When I read Pope Benedict in excerpts like this one, I honestly wonder why this doesn’t get preached to the curia:
Nevertheless, today this belonging to Christ runs the risk of being emptied of its truth and its deepest elements: It runs the risk of becoming a perspective that only touches life superficially, in the aspects that are just social and cultural.
(Are people content with) the experience of faith in Jesus, crucified and risen, does not enlighten the path of existence(?)
Are prelates just drifting through a clerical culture, going through the motions, defending the institution? Christ also calls us to deeper conversion. It’s not enough to get ordained. To get appointed to a high office. One must still reform and renew one’s relationship with Christ. Jesus might have preached Moses, the prophets, and the psalms on the road, but no human being masters it all in one hearing.

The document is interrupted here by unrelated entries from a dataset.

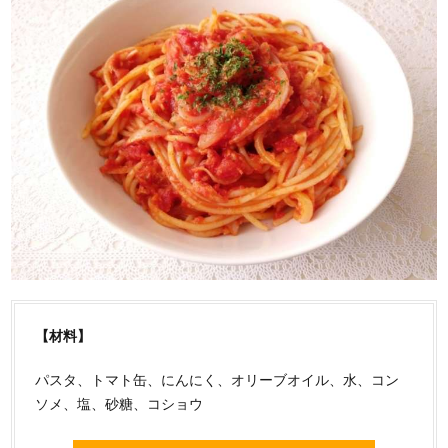
【材料】
パスタ、トマト缶、にんにく、オリーブオイル、水、コン
ソメ、塩、砂糖、コショウ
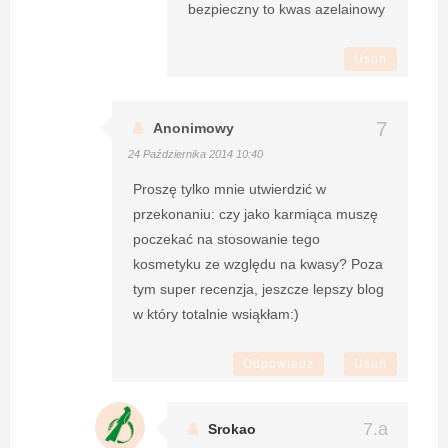
bezpieczny to kwas azelainowy
Usuń
Anonimowy
24 Października 2014 10:40
Proszę tylko mnie utwierdzić w
przekonaniu: czy jako karmiąca muszę
poczekać na stosowanie tego
kosmetyku ze względu na kwasy? Poza
tym super recenzja, jeszcze lepszy blog
w który totalnie wsiąkłam:)
Odpowiedz
Usuń
Srokao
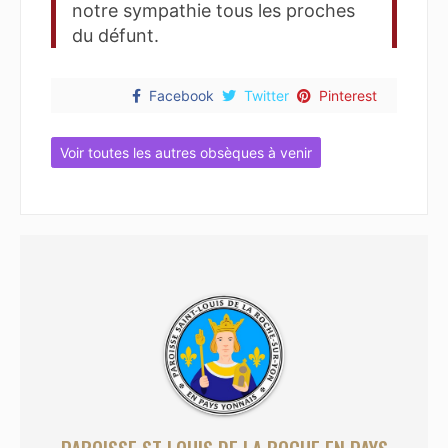
notre sympathie tous les proches
du défunt.
Facebook
Twitter
Pinterest
Voir toutes les autres obsèques à venir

(The depression and discouragement of those two disciples is seen) when the disciples of today distance themselves from the Jerusalem of the Crucified and Risen One, when they cease to believe in the power and the living presence of the Lord. The problem of evil, of pain and suffering, the problem of injustice and abuse, of fear of others, of outsiders, and those who arrive to our lands from far away and seem to threaten who we are, [this] brings Christians of today to say with sadness: “We had hoped that the Lord would free us from evil, from pain, from suffering, from fear, from injustice.”
We had hoped the Lord would deliver us from liberals, from discomfort, from women, from SNAP and VOTF, from lawyers, from viri probati, from uncomfortable questions, from impolite lay people.
(The Eucharist) restores to us the eyes of faith, so as to see everything and everyone with the eyes of God and the light of his love.
Be holy! Put Christ at the center of your lives. Build the edifice of your existence upon him.
In Jesus you will find the strength to open yourselves to others and to make of yourselves, with his example, a gift for all of humanity.
It really is the biggest challenge for a believer. Continuing on the difficult path of restoration. When one has the first faith, then a shattering experience, one is challenged to rebuild–to learn to trust God again. The Sunday Gospel is a perfect metaphor not only for the celebration of the Eucharist, but also the downs and ups of placing trust in Christ.